The saying is "A few bad apples spoil the barrel", meaning "be vigilant about bad apples and get rid of them ASAP." I'm baffled and frustrated by the tendency to use "a few bad apples" as if the saying were "a few bad apples are no big deal, get rid of them if you happen to notice."

I actually don't think reasoning from vague analogy and folk wisdom is all that great an idea, but reasoning from the reverse is probably worse.

Feel plenty free to make the case that we should tolerate some level of misconduct - I might agree. But please don't refer to those involved as "a few bad apples" while you do it.

2 comments

Moved to a house with a few apple trees last spring and.. yeah. You have to pull those out quick or you'll be bringing the farmer next door wheelbarrowfulls of soft apples for animal feed :-(
You're overthinking my point. I don't care about the folk wisdom of bad apples.

I was just using it as a way of expressing the issue at the centre of aiming to have a zero tolerance society.

Not tolerating misconduct will always lead to ever increasing intrusion into our lives and people that choose not to take part where they can will automatically be viewed with suspicion for it because the ignorant assumption is only people with something to hide would do that.

I wasn't addressing your point.

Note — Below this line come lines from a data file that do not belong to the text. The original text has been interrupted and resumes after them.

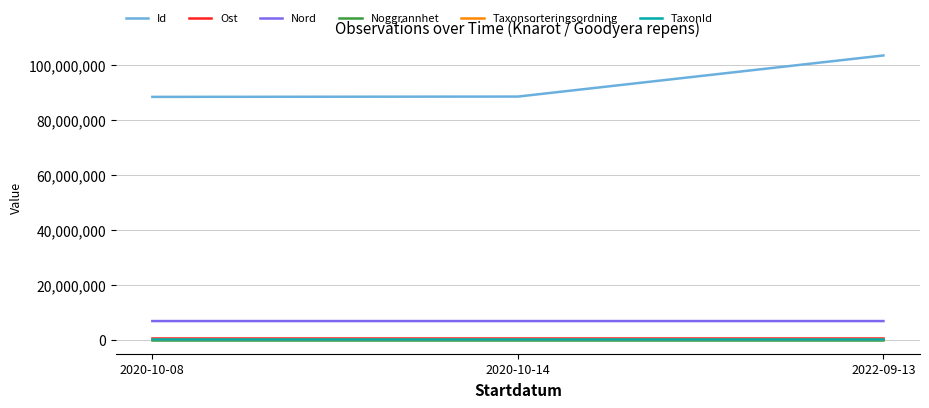

Does the chart have visible grid lines?

Yes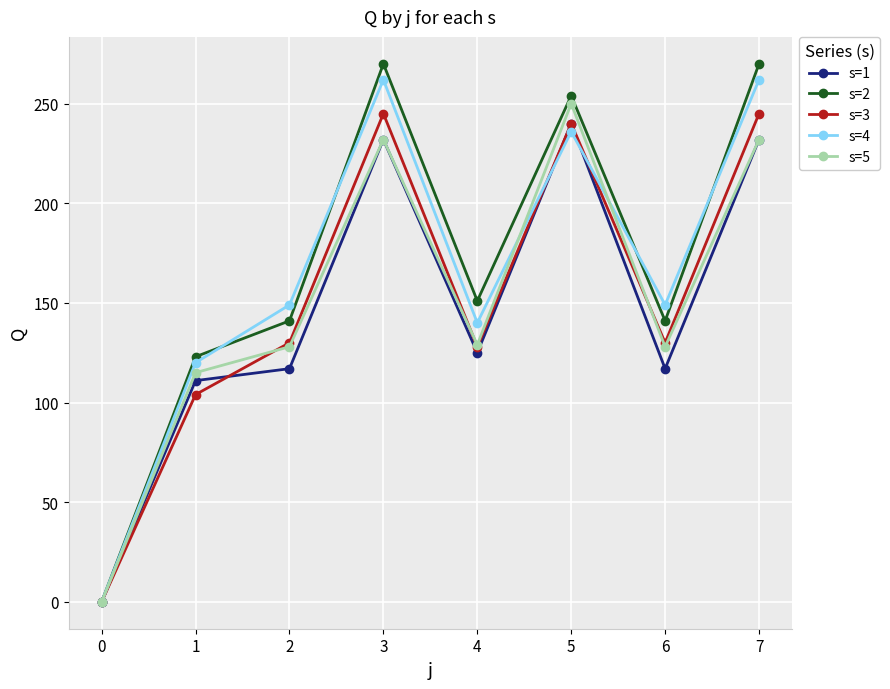

What is the difference between the s=3 values at 2 and 3?

115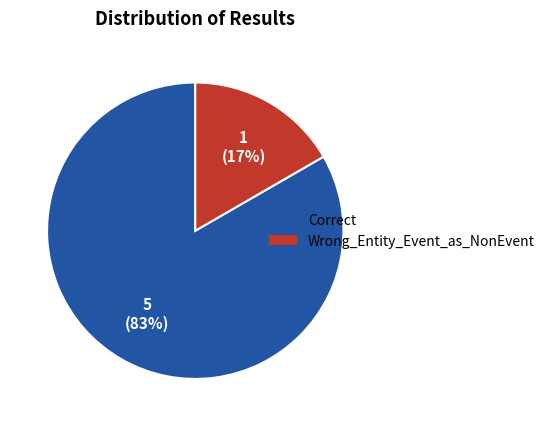

True or false: Correct accounts for 83% of the total.

True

I was addressing your wording.

It's picking a nit - I acknowledged that in the very first sentence of my response.

Argue for what you want to argue for - I probably agree. Just don't use that phrase that way. Or do - just know that you will be annoying me (and apparently others - my comment got more upvotes than it deserved) and distracting at least some of your audience from your argument.

Clearly you understood the intent behind my wording.

How would you have worded an analogy that you would consider more appropriate?

The simplest change would probably be "bad actors".